Suzuki has always been the smallest and most conservative of the four Japanese MotoGP teams. They have never had the resources to run multiple MotoGP teams nor could they do so in the old 500cc era when the Suzuki factory team were the only Suzukis on the grid, much like today. They were, barely, able to run a 250 team one year along side the factory 500 team but that effort disappeared quickly as Suzuki suggested that they were unable to afford it.
Suzuki will announce this week that they have decided to pull out of MotoGP at the end of the 2022 season. Why? Because they can’t afford to go racing. In the last half-decade Suzuki has pulled their factory effort from numerous series–from Yoshimura Suzuki here in the USA to WSBK to numerous others.
Up until 2008 Suzuki sold nearly every GSX-R they made, most of them in the USA. The revenue from those sales bolstered the racing budget, with a good chunk of that revenue paying MotoGP salaries and for $10,000 fuel tanks and the like for MotoGP. Since the global recession hit, and sales went in the tank, Suzuki has struggled to pay for anything which does not result in motorcycle sales. Suzuki’s precarious financial situation has hit every single department at the manufacturer over the last five years. So much so that a former Suzuki rider and “brand ambassador” was asked to attend a PR function in Japan last year on behalf of the manufacturer.

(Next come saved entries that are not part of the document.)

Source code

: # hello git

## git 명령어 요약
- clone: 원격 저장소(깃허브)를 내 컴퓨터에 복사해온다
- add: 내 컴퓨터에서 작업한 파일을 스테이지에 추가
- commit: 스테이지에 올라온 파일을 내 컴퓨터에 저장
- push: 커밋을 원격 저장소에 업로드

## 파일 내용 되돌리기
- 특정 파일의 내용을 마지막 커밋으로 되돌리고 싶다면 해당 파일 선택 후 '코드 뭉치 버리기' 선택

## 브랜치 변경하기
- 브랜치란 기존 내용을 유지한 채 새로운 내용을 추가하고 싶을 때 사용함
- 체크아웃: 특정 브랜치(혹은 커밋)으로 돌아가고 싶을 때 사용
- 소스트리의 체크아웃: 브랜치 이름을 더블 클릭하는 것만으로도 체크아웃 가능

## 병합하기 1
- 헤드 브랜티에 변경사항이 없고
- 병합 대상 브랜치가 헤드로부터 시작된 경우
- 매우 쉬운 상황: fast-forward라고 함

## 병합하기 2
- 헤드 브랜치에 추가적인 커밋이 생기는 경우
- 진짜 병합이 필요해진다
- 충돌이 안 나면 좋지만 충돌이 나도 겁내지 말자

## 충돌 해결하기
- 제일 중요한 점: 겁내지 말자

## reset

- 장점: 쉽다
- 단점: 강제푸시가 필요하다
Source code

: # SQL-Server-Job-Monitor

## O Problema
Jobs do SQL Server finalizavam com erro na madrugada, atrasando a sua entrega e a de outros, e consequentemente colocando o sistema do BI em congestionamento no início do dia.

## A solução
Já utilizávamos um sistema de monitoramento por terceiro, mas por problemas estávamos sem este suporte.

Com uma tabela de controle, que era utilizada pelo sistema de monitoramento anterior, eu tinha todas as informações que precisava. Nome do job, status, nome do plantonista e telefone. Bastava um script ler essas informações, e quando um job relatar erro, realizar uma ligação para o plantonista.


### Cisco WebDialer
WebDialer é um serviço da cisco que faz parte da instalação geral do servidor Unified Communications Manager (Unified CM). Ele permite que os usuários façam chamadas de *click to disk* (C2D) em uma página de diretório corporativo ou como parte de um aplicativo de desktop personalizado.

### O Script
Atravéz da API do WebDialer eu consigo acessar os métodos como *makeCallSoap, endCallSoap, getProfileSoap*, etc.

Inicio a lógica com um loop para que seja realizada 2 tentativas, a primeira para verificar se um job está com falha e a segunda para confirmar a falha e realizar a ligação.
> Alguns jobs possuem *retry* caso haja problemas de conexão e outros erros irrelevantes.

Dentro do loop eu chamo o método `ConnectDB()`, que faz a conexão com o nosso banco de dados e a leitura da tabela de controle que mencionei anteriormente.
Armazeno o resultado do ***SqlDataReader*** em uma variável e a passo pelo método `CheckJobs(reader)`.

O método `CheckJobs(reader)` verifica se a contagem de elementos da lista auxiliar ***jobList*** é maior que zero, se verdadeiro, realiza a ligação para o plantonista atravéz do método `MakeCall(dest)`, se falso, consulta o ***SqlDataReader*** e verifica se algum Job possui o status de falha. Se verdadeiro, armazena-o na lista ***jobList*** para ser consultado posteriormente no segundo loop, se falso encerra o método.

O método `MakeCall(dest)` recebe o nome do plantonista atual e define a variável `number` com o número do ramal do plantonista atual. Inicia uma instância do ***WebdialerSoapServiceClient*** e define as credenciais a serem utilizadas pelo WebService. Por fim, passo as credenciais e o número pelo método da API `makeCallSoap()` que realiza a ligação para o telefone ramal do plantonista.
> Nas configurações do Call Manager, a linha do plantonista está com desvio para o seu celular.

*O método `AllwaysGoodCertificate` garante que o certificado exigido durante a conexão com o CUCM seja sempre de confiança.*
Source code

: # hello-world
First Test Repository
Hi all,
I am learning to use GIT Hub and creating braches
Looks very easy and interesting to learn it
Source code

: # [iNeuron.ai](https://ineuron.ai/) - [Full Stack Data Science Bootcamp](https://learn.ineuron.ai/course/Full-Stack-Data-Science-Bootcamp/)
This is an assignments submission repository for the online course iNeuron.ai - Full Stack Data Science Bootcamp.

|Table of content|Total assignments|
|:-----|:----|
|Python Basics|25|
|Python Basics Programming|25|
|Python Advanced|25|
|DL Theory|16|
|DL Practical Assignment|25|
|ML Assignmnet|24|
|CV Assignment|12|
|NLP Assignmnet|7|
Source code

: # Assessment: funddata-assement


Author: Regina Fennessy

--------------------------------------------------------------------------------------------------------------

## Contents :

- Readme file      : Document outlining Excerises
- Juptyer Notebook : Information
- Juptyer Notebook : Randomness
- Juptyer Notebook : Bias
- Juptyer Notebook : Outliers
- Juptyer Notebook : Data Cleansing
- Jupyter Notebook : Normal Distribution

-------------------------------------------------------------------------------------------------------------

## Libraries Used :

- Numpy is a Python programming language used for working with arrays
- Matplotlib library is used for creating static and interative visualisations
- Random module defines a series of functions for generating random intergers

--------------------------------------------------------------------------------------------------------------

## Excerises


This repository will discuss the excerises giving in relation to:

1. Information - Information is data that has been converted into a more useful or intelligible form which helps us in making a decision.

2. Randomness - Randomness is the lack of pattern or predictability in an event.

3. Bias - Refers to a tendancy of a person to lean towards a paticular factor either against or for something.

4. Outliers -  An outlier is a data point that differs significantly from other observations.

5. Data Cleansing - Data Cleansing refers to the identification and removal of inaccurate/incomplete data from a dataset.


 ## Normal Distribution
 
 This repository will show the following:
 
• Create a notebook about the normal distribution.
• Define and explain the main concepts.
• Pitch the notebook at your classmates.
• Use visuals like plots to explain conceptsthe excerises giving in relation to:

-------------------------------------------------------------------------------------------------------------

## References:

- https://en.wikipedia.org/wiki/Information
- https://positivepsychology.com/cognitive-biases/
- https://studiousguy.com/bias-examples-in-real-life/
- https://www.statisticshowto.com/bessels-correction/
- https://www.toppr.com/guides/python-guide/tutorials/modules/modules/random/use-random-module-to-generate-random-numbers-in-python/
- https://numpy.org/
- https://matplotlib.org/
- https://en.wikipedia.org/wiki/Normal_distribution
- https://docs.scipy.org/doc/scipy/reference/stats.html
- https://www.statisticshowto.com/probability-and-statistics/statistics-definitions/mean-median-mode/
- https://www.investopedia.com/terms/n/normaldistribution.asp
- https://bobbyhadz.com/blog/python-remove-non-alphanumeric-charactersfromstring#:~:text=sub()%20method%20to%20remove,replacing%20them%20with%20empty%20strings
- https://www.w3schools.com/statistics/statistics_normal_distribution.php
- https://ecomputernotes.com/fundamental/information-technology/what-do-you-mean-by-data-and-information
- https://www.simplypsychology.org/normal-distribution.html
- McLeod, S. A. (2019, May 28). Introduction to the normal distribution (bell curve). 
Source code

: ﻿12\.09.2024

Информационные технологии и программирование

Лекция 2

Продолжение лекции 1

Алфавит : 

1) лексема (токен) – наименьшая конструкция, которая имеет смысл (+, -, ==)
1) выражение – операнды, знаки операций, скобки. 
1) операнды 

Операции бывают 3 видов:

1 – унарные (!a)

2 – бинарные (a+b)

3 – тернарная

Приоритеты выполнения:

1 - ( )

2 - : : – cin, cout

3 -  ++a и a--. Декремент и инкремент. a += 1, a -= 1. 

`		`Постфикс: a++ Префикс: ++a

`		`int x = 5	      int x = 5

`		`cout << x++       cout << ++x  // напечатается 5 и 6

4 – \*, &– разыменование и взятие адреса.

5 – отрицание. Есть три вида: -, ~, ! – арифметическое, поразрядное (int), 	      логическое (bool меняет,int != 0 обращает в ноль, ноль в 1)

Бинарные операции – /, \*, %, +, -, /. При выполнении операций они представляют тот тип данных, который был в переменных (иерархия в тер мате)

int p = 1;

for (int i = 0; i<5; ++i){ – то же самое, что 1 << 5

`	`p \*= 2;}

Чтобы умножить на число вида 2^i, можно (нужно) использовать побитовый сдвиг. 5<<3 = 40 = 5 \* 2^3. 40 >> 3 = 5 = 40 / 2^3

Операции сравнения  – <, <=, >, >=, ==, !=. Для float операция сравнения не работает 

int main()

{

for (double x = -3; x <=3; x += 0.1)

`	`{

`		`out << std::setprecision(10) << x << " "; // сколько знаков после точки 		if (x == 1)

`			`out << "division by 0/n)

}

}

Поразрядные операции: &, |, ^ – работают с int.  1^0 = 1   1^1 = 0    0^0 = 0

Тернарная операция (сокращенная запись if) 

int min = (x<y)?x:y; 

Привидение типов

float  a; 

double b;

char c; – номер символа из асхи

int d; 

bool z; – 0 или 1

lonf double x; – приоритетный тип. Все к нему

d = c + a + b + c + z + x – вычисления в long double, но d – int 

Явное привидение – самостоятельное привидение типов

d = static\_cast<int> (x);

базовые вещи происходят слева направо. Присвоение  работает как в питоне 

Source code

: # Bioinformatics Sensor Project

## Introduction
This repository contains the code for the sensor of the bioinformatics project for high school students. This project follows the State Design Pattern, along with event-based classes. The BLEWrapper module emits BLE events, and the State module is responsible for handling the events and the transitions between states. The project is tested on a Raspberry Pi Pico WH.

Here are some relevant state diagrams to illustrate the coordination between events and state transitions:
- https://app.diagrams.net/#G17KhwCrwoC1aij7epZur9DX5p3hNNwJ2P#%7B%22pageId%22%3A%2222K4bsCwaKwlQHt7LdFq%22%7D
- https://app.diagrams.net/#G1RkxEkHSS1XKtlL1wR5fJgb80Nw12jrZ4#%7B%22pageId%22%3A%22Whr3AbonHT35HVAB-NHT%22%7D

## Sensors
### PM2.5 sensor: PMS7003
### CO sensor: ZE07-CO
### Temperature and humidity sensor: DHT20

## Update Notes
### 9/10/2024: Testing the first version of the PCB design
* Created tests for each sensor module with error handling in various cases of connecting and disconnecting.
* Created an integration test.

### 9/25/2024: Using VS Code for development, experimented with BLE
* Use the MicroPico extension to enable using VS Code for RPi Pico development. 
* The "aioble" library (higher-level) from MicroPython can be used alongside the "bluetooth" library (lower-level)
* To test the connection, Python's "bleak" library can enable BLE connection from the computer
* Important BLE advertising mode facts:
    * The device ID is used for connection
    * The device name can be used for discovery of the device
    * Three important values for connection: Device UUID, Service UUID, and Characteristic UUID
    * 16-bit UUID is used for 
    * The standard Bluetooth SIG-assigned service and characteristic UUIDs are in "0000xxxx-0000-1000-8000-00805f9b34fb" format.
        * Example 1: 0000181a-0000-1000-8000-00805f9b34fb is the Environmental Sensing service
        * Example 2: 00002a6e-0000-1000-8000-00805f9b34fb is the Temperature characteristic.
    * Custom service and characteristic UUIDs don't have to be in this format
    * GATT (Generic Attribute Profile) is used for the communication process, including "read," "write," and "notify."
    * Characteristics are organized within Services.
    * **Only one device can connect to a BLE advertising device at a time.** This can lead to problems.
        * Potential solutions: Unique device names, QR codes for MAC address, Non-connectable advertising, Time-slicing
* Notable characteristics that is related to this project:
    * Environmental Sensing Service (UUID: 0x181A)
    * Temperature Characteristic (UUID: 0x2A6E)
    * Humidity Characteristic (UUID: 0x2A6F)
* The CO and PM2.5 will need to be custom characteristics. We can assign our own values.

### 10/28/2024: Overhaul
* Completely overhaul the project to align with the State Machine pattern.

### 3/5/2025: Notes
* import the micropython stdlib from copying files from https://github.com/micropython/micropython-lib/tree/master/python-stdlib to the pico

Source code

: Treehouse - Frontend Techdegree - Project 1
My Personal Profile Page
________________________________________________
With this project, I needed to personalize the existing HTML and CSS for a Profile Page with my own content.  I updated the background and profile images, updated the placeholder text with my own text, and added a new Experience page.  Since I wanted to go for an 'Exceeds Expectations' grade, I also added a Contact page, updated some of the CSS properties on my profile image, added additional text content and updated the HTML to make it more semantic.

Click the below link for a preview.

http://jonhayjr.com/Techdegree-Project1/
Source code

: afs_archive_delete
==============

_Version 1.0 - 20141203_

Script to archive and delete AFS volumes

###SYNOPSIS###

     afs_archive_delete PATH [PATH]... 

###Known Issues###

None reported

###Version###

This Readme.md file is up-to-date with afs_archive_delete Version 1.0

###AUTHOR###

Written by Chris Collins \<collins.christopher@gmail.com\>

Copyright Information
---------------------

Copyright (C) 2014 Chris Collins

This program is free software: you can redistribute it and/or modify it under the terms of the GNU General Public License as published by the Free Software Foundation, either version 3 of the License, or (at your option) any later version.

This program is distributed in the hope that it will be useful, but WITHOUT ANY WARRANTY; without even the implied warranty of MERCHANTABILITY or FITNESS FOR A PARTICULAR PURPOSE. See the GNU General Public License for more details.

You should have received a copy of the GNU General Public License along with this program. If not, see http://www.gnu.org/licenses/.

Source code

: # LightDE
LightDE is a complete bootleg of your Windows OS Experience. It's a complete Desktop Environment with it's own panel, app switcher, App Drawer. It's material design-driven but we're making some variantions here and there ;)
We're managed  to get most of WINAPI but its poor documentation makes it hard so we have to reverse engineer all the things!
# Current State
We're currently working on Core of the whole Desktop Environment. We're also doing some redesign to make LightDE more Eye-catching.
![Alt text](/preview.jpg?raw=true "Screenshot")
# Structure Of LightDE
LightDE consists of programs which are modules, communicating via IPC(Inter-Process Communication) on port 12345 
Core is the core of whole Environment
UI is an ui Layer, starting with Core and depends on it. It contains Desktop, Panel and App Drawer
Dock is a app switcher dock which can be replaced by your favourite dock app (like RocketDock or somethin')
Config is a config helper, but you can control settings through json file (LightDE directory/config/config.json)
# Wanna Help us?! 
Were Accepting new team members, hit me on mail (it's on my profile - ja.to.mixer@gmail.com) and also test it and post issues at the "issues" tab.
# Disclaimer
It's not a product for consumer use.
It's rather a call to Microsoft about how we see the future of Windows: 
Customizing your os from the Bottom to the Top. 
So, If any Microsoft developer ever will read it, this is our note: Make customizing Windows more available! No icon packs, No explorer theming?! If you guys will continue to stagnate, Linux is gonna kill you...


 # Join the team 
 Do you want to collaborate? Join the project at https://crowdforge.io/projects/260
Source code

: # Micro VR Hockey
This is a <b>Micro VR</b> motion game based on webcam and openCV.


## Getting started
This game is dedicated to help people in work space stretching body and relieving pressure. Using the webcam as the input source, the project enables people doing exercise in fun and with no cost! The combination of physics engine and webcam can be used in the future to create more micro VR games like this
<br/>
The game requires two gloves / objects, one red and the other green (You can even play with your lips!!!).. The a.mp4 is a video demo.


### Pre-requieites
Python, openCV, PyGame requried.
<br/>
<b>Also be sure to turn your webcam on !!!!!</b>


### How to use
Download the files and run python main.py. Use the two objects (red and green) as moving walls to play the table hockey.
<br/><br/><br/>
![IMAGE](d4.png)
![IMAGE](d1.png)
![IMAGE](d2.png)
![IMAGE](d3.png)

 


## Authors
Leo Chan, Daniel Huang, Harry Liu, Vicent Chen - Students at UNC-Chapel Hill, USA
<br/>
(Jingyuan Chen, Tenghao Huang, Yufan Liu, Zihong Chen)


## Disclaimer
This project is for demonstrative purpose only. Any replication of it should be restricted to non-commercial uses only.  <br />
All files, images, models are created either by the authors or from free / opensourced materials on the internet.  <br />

He told them that he was more than willing to do the event but wanted to mention that he had not been reimbursed for his expenses from the last two trips he made on behalf of the manufacturer to Japan. He added that he wasn’t crazy about sponsoring another trip to Japan if reimbursement was going to be ruled by a sun dial. Suzuki said they would figure it out and would call him back. The last time I spoke with him they had not called him back nor reimbursed him.
Suzuki is not a bad company, and the people who work for Suzuki are good people. The reality is they simply don’t have the money to go MotoGP racing.